Costruire un futuro più giusto ed equo dipende dalla nostra capacità di organizzarci e lottare insieme. Che sia nello Stato italiano, spagnolo, palestinese o russo.

La difesa dei diritti è una lotta continua: non esistono diritti irrevocabili!

Il DDL 1660 simboleggia la fragilità dei diritti e delle libertà che diamo per scontati. In Italia stiamo vedendo come un governo democratico possa, con il pretesto della sicurezza, smantellare progressivamente le conquiste sociali che costano decenni di lotta. Ma questa situazione non è irreversibile. La mobilitazione del 5 ottobre è solo un esempio del potere di cui dispone il popolo quando si organizza e risponde con fermezza alle ingiustizie.

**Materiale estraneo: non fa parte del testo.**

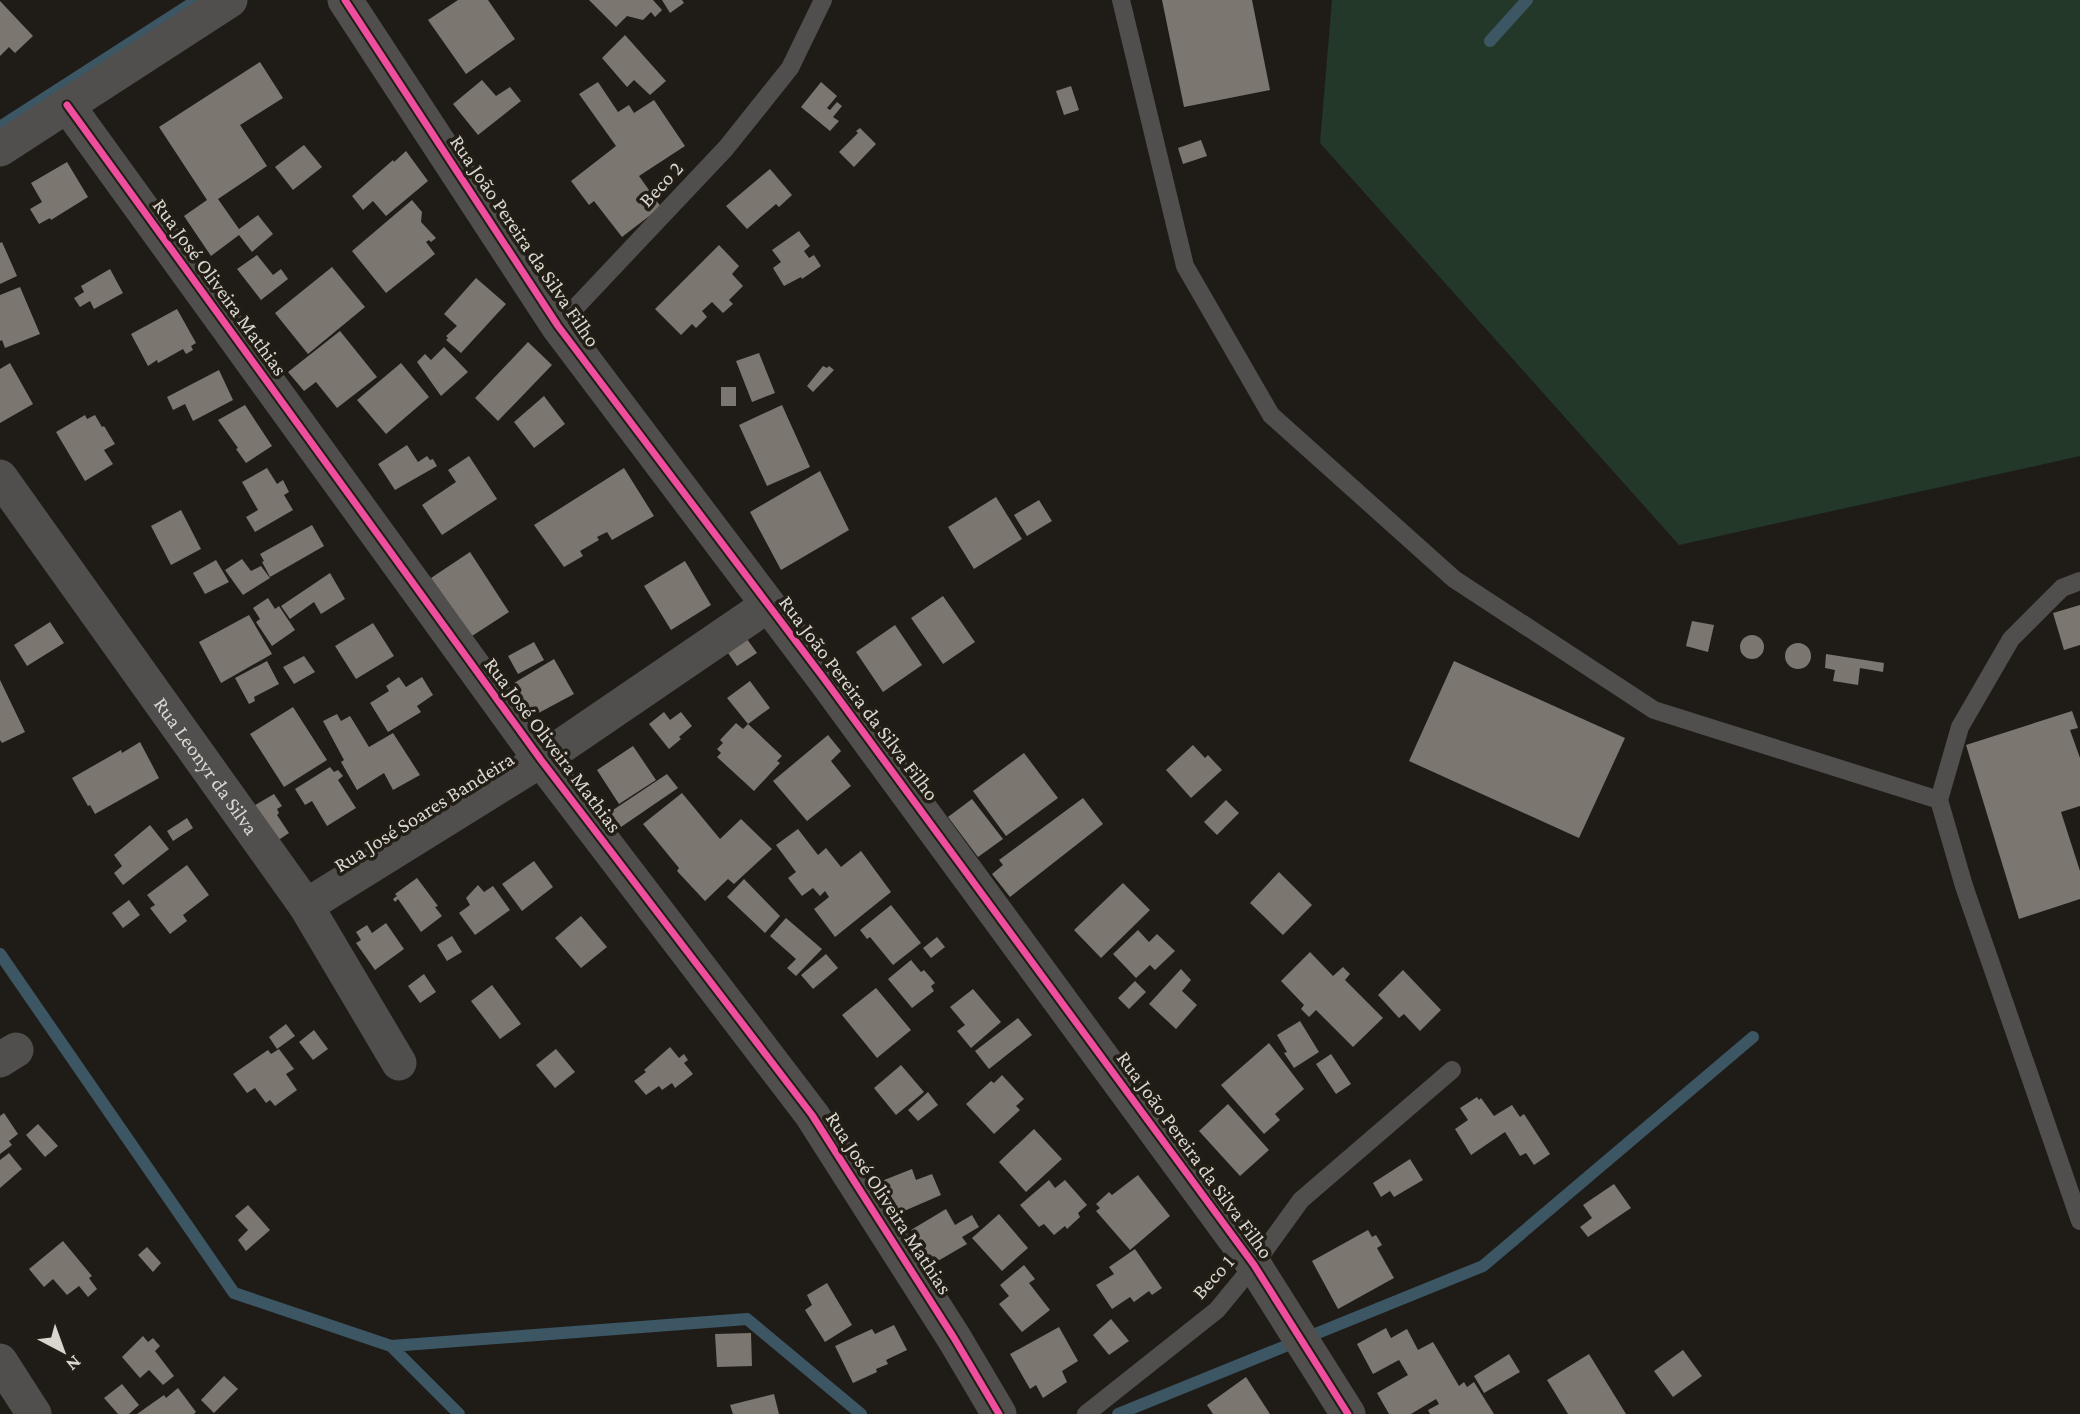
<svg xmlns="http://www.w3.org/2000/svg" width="2080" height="1414" viewBox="0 0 2080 1414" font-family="'Crimson Pro',serif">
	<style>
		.green { fill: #233829 }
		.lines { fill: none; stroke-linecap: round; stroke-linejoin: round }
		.stream { stroke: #3c5664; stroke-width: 12 }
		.building { fill: #7b766f }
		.lane { stroke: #514f4e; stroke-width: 18 }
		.street { stroke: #514f4e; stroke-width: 35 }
		.cycleway-casing { stroke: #221d15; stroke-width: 11 }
		.cycleway { stroke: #ef4d9e; stroke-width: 7 }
		.labels { text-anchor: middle; stroke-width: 7; stroke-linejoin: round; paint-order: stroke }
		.street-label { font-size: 21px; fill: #d9d6d0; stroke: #221d15 }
	</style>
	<rect width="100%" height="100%" fill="#1f1c18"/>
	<path class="green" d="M1332 0H2080V456L1679 545 1320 143Z"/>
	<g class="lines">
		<path class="stream" d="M1490 41 1527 0
			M0 127 197 0
			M0 954 234 1293 391 1346 459 1414
			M391 1346 747 1319 861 1414
			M1118 1414 1483 1266 1753 1037"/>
	</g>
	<path class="building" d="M458 0H488L515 39 466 74 428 20Z
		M589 0H653L662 10 655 17 651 12 643 20 627 16 616 27Z
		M662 0H682L684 3 670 13Z
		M1162 0H1252L1270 90 1184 107Z
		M0 1 33 36 15 53 9 47 0 56Z
		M625 35 666 81 650 95 634 80 627 87 602 58Z
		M260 62 283 98 240 125 267 166 218 199 239 229 258 215 273 234 252 252 239 235 211 256 184 216 207 200 159 127Z
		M482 80 496 96 510 87 521 101 478 135 453 104Z
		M598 82 618 112 629 105 634 113 654 100 685 146 639 176 661 207 622 237 594 201 589 205 571 181 616 146 579 94Z
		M821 82 837 96 827 108 830 110 837 102 842 106 833 117 839 121 830 131 801 107Z
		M1071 86 1079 110 1064 115 1056 91Z
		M860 128 876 144 854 167 839 152 858 133 856 131Z
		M1201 140 1207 156 1183 164 1178 148Z
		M304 145 322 167 293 190 275 167Z
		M406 151 428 181 386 216 373 201 363 210 352 196 393 160 394 162Z
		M67 162 88 197 51 220 50 218 39 224 30 209 42 202 31 183Z
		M770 169 792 195 779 207 776 204 747 229 726 206Z
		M412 200 422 212 421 222 436 238 431 242 429 240 426 242 435 254 386 293 352 251Z
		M799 231 810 246 804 251 809 258 814 255 821 266 802 279 801 277 784 286 773 268 781 262 772 250Z
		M2 242 17 276 0 284V243Z
		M719 245 739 266 732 274 743 286 729 300 733 304 723 313 712 302 702 311 707 317 696 328 692 324 681 335 655 309Z
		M257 255 273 275 281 269 288 279 261 300 237 269Z
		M332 267 365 307 308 354 275 313Z
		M110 269 123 293 94 309 90 301 80 307 74 298 84 292 81 286Z
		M476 278 506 304 461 353 446 340 448 338 446 336 457 326 444 314Z
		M20 287 40 334 5 348 2 340 0 341V295Z
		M177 309 196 343 191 346 193 350 186 354 183 349 158 363 157 360 148 366 131 334Z
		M340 331 377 377 337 408 316 382 304 391 288 372Z
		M528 342 552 365 498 421 475 398Z
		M444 347 468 372 441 396 417 362 425 354 431 360Z
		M759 353 775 393 752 402 736 361Z
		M10 363 33 404 0 423V369Z
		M401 363 429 397 386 434 357 400Z
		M823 366 827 368 829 366 834 370 813 392 807 386Z
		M219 370 233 400 193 421 185 404 173 410 167 397Z
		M721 387H736V406H721Z
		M544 396 565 424 534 448 514 422Z
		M245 405 272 446 246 463 236 449 238 448 218 420Z
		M782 405 810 467 767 486 739 425Z
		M85 415 87 419 95 415 102 427 104 426 115 444 104 450 113 464 85 481 56 432Z
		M407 445 418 462 427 456 430 460 433 459 437 466 395 490 378 464Z
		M469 456 497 499 442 535 422 505 456 482 448 470Z
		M267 468 277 484 283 480 289 492 284 495 293 510 255 532 246 517 258 510 242 482Z
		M624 468 654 516 612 540 607 532 597 537 599 540 580 551 583 556 564 567 534 525Z
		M820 471 849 530 781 570 750 512Z
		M996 497 1022 539 974 569 948 527Z
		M1039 500 1052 521 1027 536 1014 515Z
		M181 510 201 549 171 565 151 526Z
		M312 525 324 546 270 577 262 562 264 561 260 554Z
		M470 552 509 612 472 636 431 578Z
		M242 559 251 571 261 566 270 578 243 595 225 570Z
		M216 560 229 582 205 594 193 573Z
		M685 561 711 605 671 630 644 586Z
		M330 573 345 599 321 614 314 602 290 619 281 606Z
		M943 596 975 642 943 664 911 618Z
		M268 598 275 609 279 606 295 630 272 646 256 622 260 619 253 608Z
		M2080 605V645L2064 650 2053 613Z
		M249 615 272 654 221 683 199 642Z
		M1692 621 1714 625 1708 652 1686 646Z
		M50 622 64 643 27 666 14 645Z
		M373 623 394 656 356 679 335 646Z
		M895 625 922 665 883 692 856 652Z
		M1740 647a12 12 0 1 1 24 0a12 12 0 1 1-24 0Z
		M747 639 757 653 737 666 728 653Z
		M534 642 544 660 518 674 508 656Z
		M1785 656a13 13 0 1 1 26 0a13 13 0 1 1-26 0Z
		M1826 654 1884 663 1883 672 1860 668 1858 685 1833 681 1835 670 1825 668Z
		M304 656 315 672 294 684 283 667Z
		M554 659 574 694 533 716 514 683Z
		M267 661 279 684 254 697 255 701 249 704 235 678Z
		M1454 661 1625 738 1579 838 1409 761Z
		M399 677 406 687 422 677 433 695 417 706 421 712 388 732 370 703 389 691 386 686Z
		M0 680 25 732 2 743 0 740Z
		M750 681 770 708 748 724 727 698Z
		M293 707 327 760 284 787 250 734Z
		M2072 711 2078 728 2070 730 2080 758V806L2061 812 2080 871V899L2019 919 1966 745Z
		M664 712 670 720 681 712 692 726 679 737 681 739 669 749 649 724Z
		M337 714 341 721 350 716 369 747 393 733 420 775 393 790 384 773 357 790 341 762 344 760 323 721Z
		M736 723 743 729 748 724 782 756 777 761 780 763 754 791 717 757 721 753 717 749 723 743 720 740Z
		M828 735 841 751 831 761 851 786 807 821 773 781Z
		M140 742 159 778 95 814 90 805 88 806 72 778 121 750 122 753Z
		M1193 745 1205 758 1208 755 1222 770 1191 798 1166 770Z
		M633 746 656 780 619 804 597 770Z
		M1024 753 1058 798 1006 836 973 791Z
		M330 767 334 772 338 770 343 776 338 780 356 808 327 826 312 801 305 805 295 789Z
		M667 774 678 788 621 827 610 812Z
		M682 793 720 839 741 819 772 849 734 884 728 879 705 901 677 871 679 868 643 824Z
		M274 794 282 806 277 809 279 813 277 815 289 833 274 843 250 808Z
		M1083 798 1103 824 1010 897 992 874 1003 865 999 860Z
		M972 799 1003 839 978 857 948 817Z
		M1226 800 1239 813 1217 835 1204 822Z
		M187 818 193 828 173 841 167 831Z
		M150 825 169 849 123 885 114 873 122 866 114 855Z
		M798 829 818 855 826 848 841 867 861 851 891 892 835 937 814 909 829 897 825 891 820 896 813 888 802 896 788 878 796 872 776 845Z
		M534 861 553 887 522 911 502 884Z
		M187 865 209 895 183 915 187 921 170 934 150 908 155 905 147 895Z
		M1279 872 1312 905 1283 935 1250 903Z
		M417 878 438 906 435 907 442 916 421 932 398 899 395 902 393 899 397 896 395 894Z
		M744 879 780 916 765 933 727 897Z
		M1123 883 1150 910 1101 958 1074 930Z
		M478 885 484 892 493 886 510 910 475 935 459 913 470 905 466 898Z
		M129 900 140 915 123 928 112 913Z
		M891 905 921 943 893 965 870 937 867 939 860 930Z
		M581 916 607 947 581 968 555 938Z
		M786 918 822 949 796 976 787 968 796 959 770 936Z
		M386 923 404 949 375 970 356 943 361 940 356 932 367 925 372 933Z
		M1138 930 1149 942 1157 934 1175 951 1155 970 1150 965 1136 978 1113 954Z
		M452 936 462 952 447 961 437 945Z
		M937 937 945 947 931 958 923 948Z
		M1310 952 1333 976 1343 967 1350 974 1345 980 1383 1018 1353 1047 1316 1010 1309 1017 1301 1009 1304 1005 1281 981Z
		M826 954 838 968 813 989 801 975Z
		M911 960 921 972 924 970 935 983 931 986 934 991 912 1008 888 979Z
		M1181 969 1191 980 1182 991 1197 1005 1176 1029 1149 1004Z
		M1403 970 1441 1010 1420 1031 1404 1014 1399 1018 1378 995Z
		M424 974 436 992 420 1003 408 986Z
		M1135 981 1146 992 1129 1009 1118 998Z
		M492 985 521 1024 500 1039 471 1001Z
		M876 988 911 1030 877 1058 842 1015Z
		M973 989 1001 1022 971 1048 957 1031 965 1025 950 1007Z
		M1018 1018 1032 1035 989 1069 975 1051Z
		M1300 1021 1319 1052 1294 1068 1284 1053 1287 1052 1277 1035Z
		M286 1024 295 1036 277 1049 269 1037Z
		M314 1030 328 1049 313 1060 299 1042Z
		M1269 1043 1304 1089 1275 1114 1280 1120 1264 1134 1221 1085Z
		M670 1047 679 1058 684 1054 688 1060 684 1063 693 1074 675 1088 672 1083 662 1090 659 1086 646 1095 634 1081 646 1072 644 1070Z
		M279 1049 294 1069 286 1074 297 1090 275 1106 270 1100 266 1103 255 1088 247 1093 233 1074 268 1050 271 1054Z
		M556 1049 575 1072 555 1088 536 1065Z
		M1331 1054 1351 1084 1336 1094 1316 1064Z
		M901 1065 924 1092 896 1115 874 1088Z
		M1002 1075 1024 1099 1016 1106 1020 1110 994 1134 966 1104 991 1081 994 1083Z
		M928 1092 938 1105 918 1121 908 1110Z
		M1477 1097 1479 1100 1481 1098 1494 1116 1512 1105 1520 1117 1524 1114 1550 1154 1534 1165 1526 1153 1520 1156 1505 1132 1471 1155 1455 1129 1468 1120 1460 1108Z
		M1228 1104 1269 1150 1240 1176 1199 1131Z
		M4 1113 18 1134 9 1141 12 1145 0 1154V1116Z
		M38 1124 58 1146 45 1157 26 1135Z
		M1034 1129 1062 1159 1026 1192 999 1162Z
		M9 1153 22 1169 0 1188V1160Z
		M1410 1159 1423 1180 1394 1197 1390 1191 1381 1197 1373 1183Z
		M912 1169 916 1180 932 1174 941 1195 888 1218 874 1184Z
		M1138 1175 1170 1216 1130 1250 1096 1211 1100 1208 1096 1204 1109 1192 1112 1195Z
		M1049 1180 1055 1188 1065 1180 1087 1205 1078 1213 1080 1217 1067 1229 1065 1226 1054 1235 1044 1224 1039 1227 1020 1205Z
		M1614 1184 1631 1208 1588 1237 1580 1227 1592 1218 1583 1205Z
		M248 1205 270 1230 246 1251 238 1240 248 1230 235 1216Z
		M946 1209 955 1225 972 1215 979 1227 962 1237 967 1244 931 1265 911 1230Z
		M999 1214 1028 1248 1002 1271 972 1238Z
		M1368 1230 1372 1237 1376 1235 1382 1245 1377 1248 1394 1278 1338 1309 1312 1261Z
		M63 1241 92 1276 89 1278 97 1289 88 1297 79 1286 67 1295 53 1279 44 1287 29 1269Z
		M147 1247 161 1263 153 1272 138 1255Z
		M1135 1249 1162 1288 1152 1295 1149 1291 1134 1302 1130 1297 1112 1309 1096 1285 1114 1274 1109 1267Z
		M1024 1265 1035 1279 1029 1283 1050 1310 1022 1332 999 1304 1009 1296 1000 1285Z
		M827 1283 852 1325 825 1342 805 1310 812 1305 807 1295Z
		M1111 1319 1129 1341 1109 1355 1093 1335Z
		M894 1325 907 1350 886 1360 888 1364 876 1369 877 1372 853 1383 835 1346 872 1329 875 1334Z
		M1059 1327 1078 1361 1062 1371 1067 1382 1043 1398 1036 1385 1030 1389 1010 1354Z
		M1386 1328 1391 1338 1407 1329 1418 1350 1433 1342 1459 1386 1464 1382 1467 1387 1474 1382 1494 1414H1430L1428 1410 1439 1404 1436 1399 1411 1414H1389L1377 1393 1408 1375 1399 1360 1373 1374 1357 1344Z
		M751 1333 752 1366 717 1367 715 1334Z
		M143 1336 148 1342 153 1338 160 1346 155 1351 174 1376 163 1385 149 1370 140 1378 122 1357Z
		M1683 1350 1702 1376 1673 1397 1654 1371Z
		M1509 1354 1520 1372 1484 1393 1474 1376Z
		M1589 1354 1626 1414H1568L1547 1380Z
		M224 1376 238 1389 214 1413 201 1400Z
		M1246 1377 1270 1414H1213L1207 1405Z
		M122 1384 139 1405 129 1414H118L104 1398Z
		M178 1388 196 1412 194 1414H137L164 1395 166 1398Z
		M774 1394 779 1414H733L730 1405Z"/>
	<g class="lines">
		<path class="lane" d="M1121 0 1185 266 1271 415 1454 579 1654 710 1939 800 1964 886 2080 1221
			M558 326 726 148 790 68 823 0
			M1939 800 1960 727 2011 639 2062 588 2080 581
			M1086 1414 1217 1310 1254 1265 1301 1200 1452 1070"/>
		<g class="street">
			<path d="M345 0 558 326 825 680 1254 1265 1348 1414"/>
			<path d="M67 105 541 760 812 1115 954 1338 999 1414"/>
			<path d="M0 149 230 0"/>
			<path id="s1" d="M0 477 306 906 399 1063"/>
			<path d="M306 906 541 760 768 605"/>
			<path d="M0 1060 16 1050"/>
			<path d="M0 1361 34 1414"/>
		</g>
		<defs>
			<path id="cycleway" d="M345 0 558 326 825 680 1254 1265 1348 1414
				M67 105 541 760 812 1115 954 1338 999 1414"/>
		</defs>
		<use href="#cycleway" class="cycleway-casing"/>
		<use href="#cycleway" class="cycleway"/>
	</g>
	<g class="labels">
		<g class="street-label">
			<text transform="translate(661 184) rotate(-47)" y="7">Beco 2</text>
			<text transform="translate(525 241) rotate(56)" y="7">Rua João Pereira da Silva Filho</text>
			<text transform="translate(220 287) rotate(54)" y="7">Rua José Oliveira Mathias</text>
			<text transform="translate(859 698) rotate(53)" y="7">Rua João Pereira da Silva Filho</text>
			<text transform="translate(553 745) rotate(53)" y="7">Rua José Oliveira Mathias</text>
			<text dy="7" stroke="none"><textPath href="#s1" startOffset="355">Rua Leonyr da Silva</textPath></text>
			<text transform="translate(424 812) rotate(-32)" y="7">Rua José Soares Bandeira</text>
			<text transform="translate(1195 1155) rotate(54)" y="7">Rua João Pereira da Silva Filho</text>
			<text transform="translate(889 1203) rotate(57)" y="7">Rua José Oliveira Mathias</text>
			<text transform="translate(1213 1277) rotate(-48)" y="7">Beco 1</text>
		</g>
	</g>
	<g transform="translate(63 1351) rotate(139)" stroke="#221d15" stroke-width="5" paint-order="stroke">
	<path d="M0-5L12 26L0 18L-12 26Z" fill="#d9d6d0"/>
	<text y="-10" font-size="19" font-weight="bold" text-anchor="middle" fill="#d9d6d0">N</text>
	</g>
</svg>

Non esistono diritti irrevocabili. Le conquiste sociali non sono doni concessi dai governi, ma piuttosto vittorie ottenute attraverso la lotta costante dei popoli. Se vogliamo proteggere i nostri diritti, dobbiamo essere sempre disposti a difenderli, a mettere in discussione il potere e a resistere alle misure che cercano di portarceli via. L'Italia si trova in un momento critico e il futuro dei suoi diritti democratici dipende dalla capacità del suo popolo di unirsi e combattere.

La resistenza è l'unica via e la storia è dalla nostra parte. Come espresso nel manifesto dei movimenti sociali dopo la manifestazione del 5 ottobre: "La libertà non è uno stato naturale; È una conquista continua". Oggi più che mai dobbiamo ricordare queste parole e continuare la lotta. L'autoritarismo può essere sconfitto, ma solo se manteniamo alta la guardia e rimaniamo uniti. Perché i diritti, come la libertà, esistono solo finché siamo disposti a difenderli.